Reading passage:
______________________________

Historic district in Georgia, United States

The Cairo Commercial Historic District is a 12 acre historic district that was listed on the National Register of Historic Places in 1994.

It had 31 contributing buildings, mostly on North and South Broad Street, but also on Railroad Avenue and on Second Avenue and one on First Street.

It includes:
- Citizens Bank (c. 1908), 128 South Broad Street, a Neoclassical Revival building with a vault design
- 115 South Broad Street, a three-story building with paired stone pilasters
- Zebulon Theater (1936), 207 North Broad Street, a two-story, brick building with Art Deco influence
- United States Post Office (1935), 203 North Broad Street, a Stripped Classical building built with funds from the Federal Emergency Administration of Public Works (FEAPW, a Public Works Administration forerunner). It has a New Deal mural, "Products of Grady County", by Paul Ludwig Gill.
- Three, one-story brick warehouses (1909) on Railroad Avenue
- Cairo Depot (c.1880), formerly the Atlantic Coastline Depot, which in 1994 was the Cairo Police Station, a stucco-over-masonry building with overhanging eaves, brackets, and a large hipped roof.
- W. B. Roddenbery Building where cane syrup was produced for Walter Blair Roddenbery's business originated by his father, Dr. Seaborn Anderson Roddenbery. Seaborn Roddenbery was the son and grandson, respectively.

______________________________

Dataset extract:
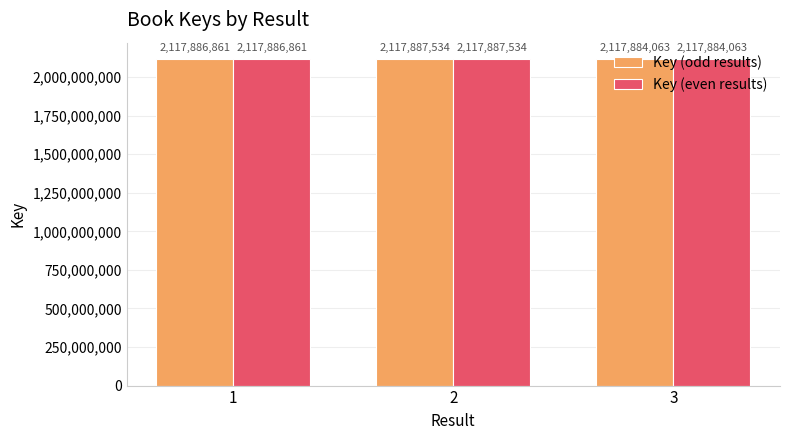

What is the average value of the Key (odd results) series?

2117886153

______________________________

In the text about the Cairo Commercial Historic District, what is the title of the New Deal mural in the United States Post Office?

"Products of Grady County"